John D MacDonald – Barrier Island

“I thought of one in the night.”

“Like what?”

“Like you’ve got an average ten-foot depth in the whole Sound, all eighty-something miles of it, and you have got it shallowing off pretty good as you come up on Bernard. I’d guess that on the north side of the island, a hundred yards off the beach, you haven’t got more than three feet of depth. Barges would have to come in to unload. That means a lot of ecofreaks whimpering about the dredges covering up their pretty green seaweed. And it would mean a lot of fussing with the Corps of Engineers. So let’s have a plan in there that we were going to dredge the channel for the barges and the yacht club and we were going to pipe it way ashore, over to this low place here.” Tuck turned his chair and used a pencil to point to an area on the map on the wall behind his desk.

Boob had a big round red face and a big high forehead. He hit himself in the forehead with the heel of his hand. “I should have thought of that. You are one smart man, Tuck. It makes another problem though. That’s salt marsh. Protected wetlands.”

“So find someplace else to put it! Jesus! Make a new dune somewhere. Get Cal to estimate total cubic yards of sand and figure out how big the dune would be, and get the son of a bitch on the rendering and on the table model.”

“Okay. Sorry about that. I’ll take care of it right off.”

“Don’t get up. You stay right here a minute.”

“What’s wrong?”

“I don’t know if there is anything wrong. Are you still working on how to screw those two old country boys from Jackson out of that fifteen hundred acres out beyond Park-lands?”

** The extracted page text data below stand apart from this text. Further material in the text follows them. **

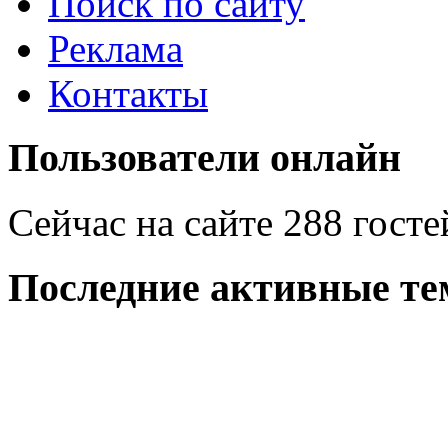
Поиск по сайту
Реклама
Контакты
Пользователи онлайн
Сейчас на сайте 288 госте
Последние активные те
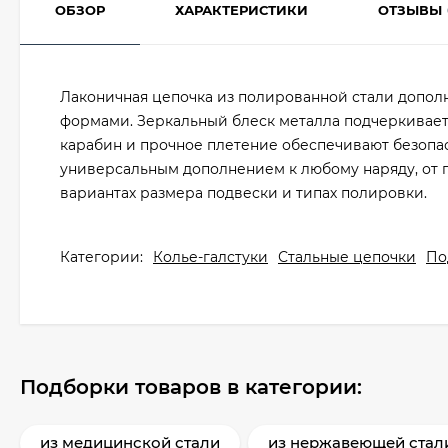
ОБЗОР
ХАРАКТЕРИСТИКИ
ОТЗЫВЫ
Лаконичная цепочка из полированной стали допол
формами. Зеркальный блеск металла подчеркивае
карабин и прочное плетение обеспечивают безопас
универсальным дополнением к любому наряду, от 
вариантах размера подвески и типах полировки.
Категории:
Колье-галстуки
Стальные цепочки
По
Подборки товаров в категории:
из медицинской стали
из нержавеющей стал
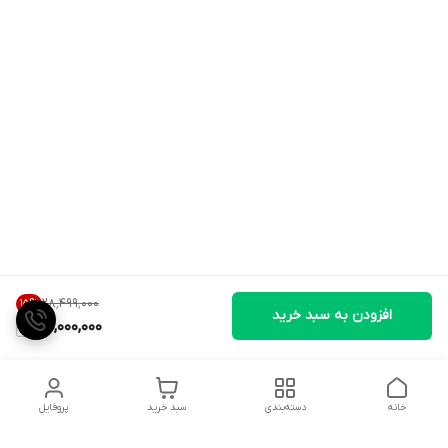
۲۸٬۴۹۹٬۰۰۰
15
%
افزودن به سبد خرید
24,000,000
خانه
دسته‌بندی
سبد خرید
پروفایل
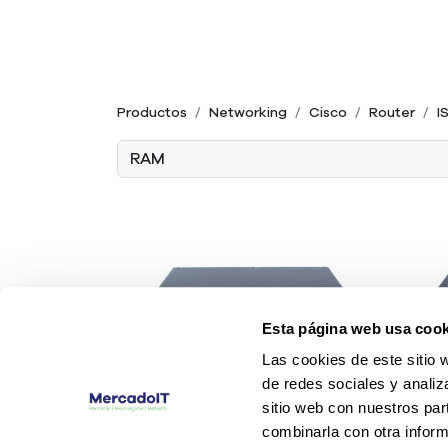
Productos
Networking
Cisco
Router
I
Esta página web usa cook
Las cookies de este sitio 
de redes sociales y analiz
sitio web con nuestros par
combinarla con otra inform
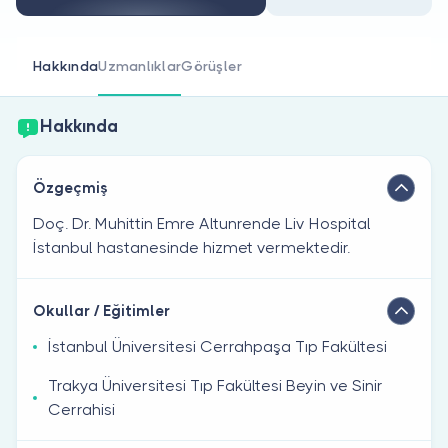
Doktor musunuz?
Hakkında
Uzmanlıklar
Görüşler
Hakkında
Özgeçmiş
Doç. Dr. Muhittin Emre Altunrende Liv Hospital
İstanbul hastanesinde hizmet vermektedir.
Okullar / Eğitimler
İstanbul Üniversitesi Cerrahpaşa Tıp Fakültesi
Trakya Üniversitesi Tıp Fakültesi Beyin ve Sinir
Cerrahisi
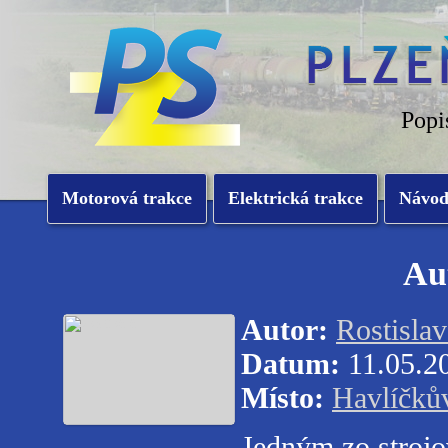
Popi
Motorová trakce
Elektrická trakce
Návo
Au
Autor:
Rostisla
Datum:
11.05.2
Místo:
Havlíčků
Jedným zo strojov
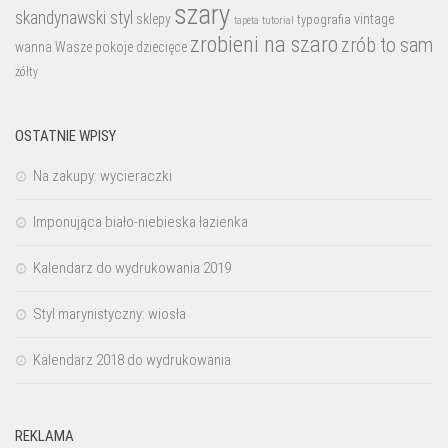
szary
skandynawski styl
sklepy
vintage
typografia
tutorial
tapeta
zrobieni na szaro
zrób to sam
wanna
Wasze pokoje dziecięce
żółty
OSTATNIE WPISY
Na zakupy: wycieraczki
Imponująca biało-niebieska łazienka
Kalendarz do wydrukowania 2019
Styl marynistyczny: wiosła
Kalendarz 2018 do wydrukowania
REKLAMA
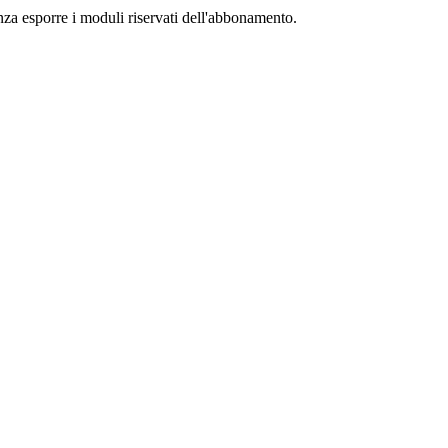
senza esporre i moduli riservati dell'abbonamento.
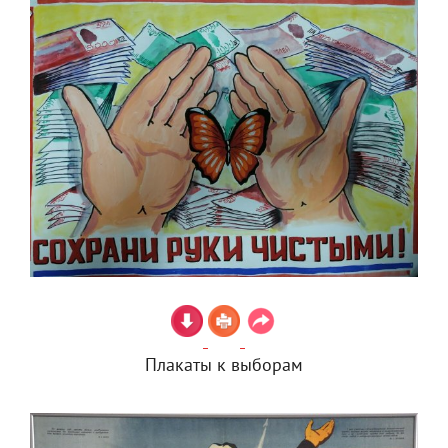
Плакаты к выборам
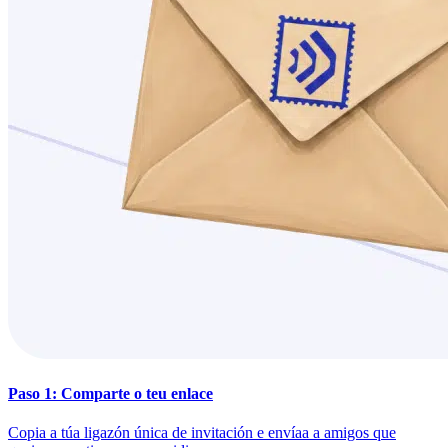
Paso 1: Comparte o teu enlace
Copia a túa ligazón única de invitación e envíaa a amigos que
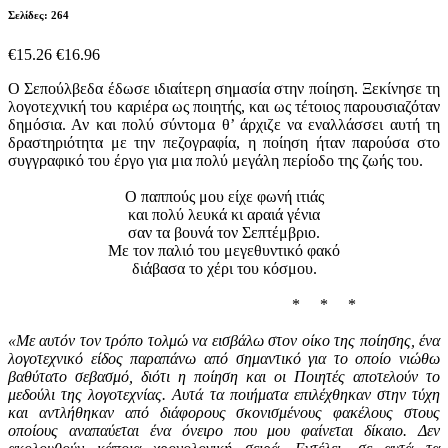
Σελίδες: 264
€15.26
€16.96
O Σεπούλβεδα έδωσε ιδιαίτερη σημασία στην ποίηση. Ξεκίνησε τη
λογοτεχνική του καριέρα ως ποιητής, και ως τέτοιος παρουσιαζόταν
δημόσια. Αν και πολύ σύντομα θ’ άρχιζε να εναλλάσσει αυτή τη
δραστηριότητα με την πεζογραφία, η ποίηση ήταν παρούσα στο
συγγραφικό του έργο για μια πολύ μεγάλη περίοδο της ζωής του.
Ο παππούς μου είχε φωνή ιτιάς
και πολύ λευκά κι αραιά γένια
σαν τα βουνά τον Σεπτέμβριο.
Με τον παλιό του μεγεθυντικό φακό
διάβασα το χέρι του κόσμου.
* * *
«Με αυτόν τον τρόπο τολμώ να εισβάλω στον οίκο της ποίησης, ένα
λογοτεχνικό είδος παραπάνω από σημαντικό για το οποίο νιώθω
βαθύτατο σεβασμό, διότι η ποίηση και οι Ποιητές αποτελούν το
μεδούλι της λογοτεχνίας. Αυτά τα ποιήματα επιλέχθηκαν στην τύχη
και αντλήθηκαν από διάφορους σκονισμένους φακέλους στους
οποίους αναπαύεται ένα όνειρο που μου φαίνεται δίκαιο. Δεν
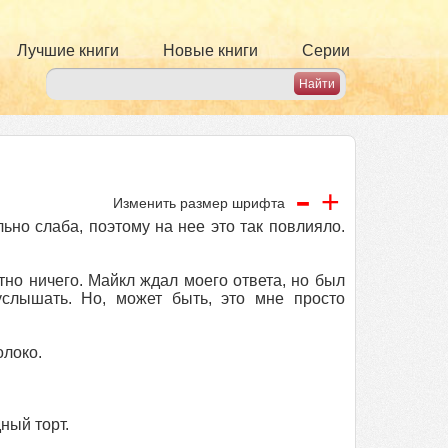
Лучшие книги
Новые книги
Серии
-
+
Изменить размер шрифта
ьно слаба, поэтому на нее это так повлияло.
но ничего. Майкл ждал моего ответа, но был
услышать. Но, может быть, это мне просто
олоко.
ный торт.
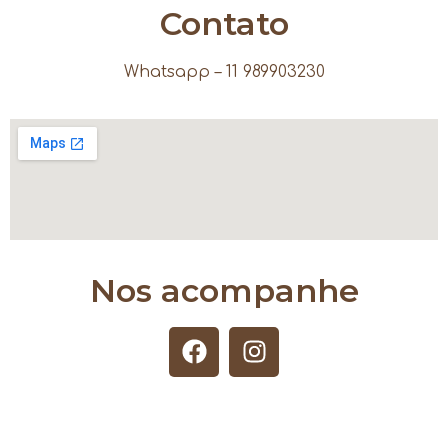
Contato
Whatsapp – 11 989903230
Nos acompanhe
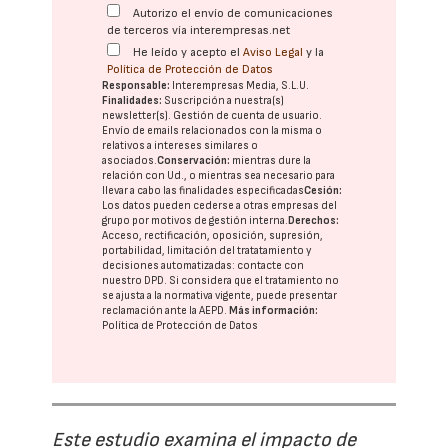
Autorizo el envío de comunicaciones
de terceros vía interempresas.net
He leído y acepto el
Aviso Legal
y la
Política de Protección de Datos
Responsable:
Interempresas Media, S.L.U.
Finalidades:
Suscripción a nuestra(s)
newsletter(s). Gestión de cuenta de usuario.
Envío de emails relacionados con la misma o
relativos a intereses similares o
asociados.
Conservación:
mientras dure la
relación con Ud., o mientras sea necesario para
llevar a cabo las finalidades especificadas
Cesión:
Los datos pueden cederse a otras
empresas del
grupo
por motivos de gestión interna.
Derechos:
Acceso, rectificación, oposición, supresión,
portabilidad, limitación del tratatamiento y
decisiones automatizadas:
contacte con
nuestro DPD
. Si considera que el tratamiento no
se ajusta a la normativa vigente, puede presentar
reclamación ante la
AEPD
.
Más información:
Política de Protección de Datos
Este estudio examina el impacto de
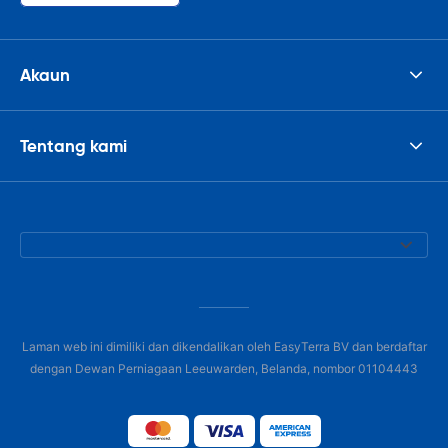
Akaun
Tentang kami
Laman web ini dimiliki dan dikendalikan oleh EasyTerra BV dan berdaftar
dengan Dewan Perniagaan Leeuwarden, Belanda, nombor 01104443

“I give it some thought now and then.”

“Don’t give it any more thought. Don’t go rattling around the country trying to deal. I’ve been two years putting this island project together and I want it to go sweet and smooth and quick. And it seems to me that we’ve all been dividing our attention too damn much. Too many ‘arns in the far,” as my daddy used to say. Nobody really minding the store. I don’t know why I should be nervous but I am. What you do right now, you go back to the first piece of paper on this whole Bernard Island thing and you go through every sheet, every paragraph, every sentence and every word.”

“Tuck, honest to God, that’s just what Bobby Tom and Buddy over to Sam Loudner’s office have been doing. And if they found a thing wrong with any of ”

“Boob, you’re all the time talking when I’m talking to you. Just once in a while you ought to stand back until I ask you something.”

“Sorry about that.”

“Now I’m asking you. I knew Bobby Tom Schlesinger was going to represent us at the condemnation, but I thought Ray Humber was going to work with him. What happened?”

“Well, I guess it was Sam Loudner’s decision, Tuck. Ray is going to leave the firm come the end of September. So not knowing the scheduling or knowing if there’ll be an appeal, it seemed best to put Buddy Yoder on it. I guess Sam didn’t check it with you because he knows you know how good Buddy is.”

“So why didn’t you check it with me, Boob?”

“On account of this is the first I knew Sam didn’t tell you.”

“Okay, okay. That’s what I mean about things getting disorganized. We’ve got too damn much going on around here. I don’t care if Buddy and Bobby Tom think everything is stone perfect. I want you doing just what I said dropping everything else and reviewing everything we’ve got and everything we’ve done up ’til now. Can you do that for me?”

“Sure. No problem.”

“How’d Buddy make out up in Washington?”

“He camped right on old Senator La Rue until finally some staff people took him over to Interior and got him in to see the right people and they decided it was within their guidelines and they let him have the permit and authorization.”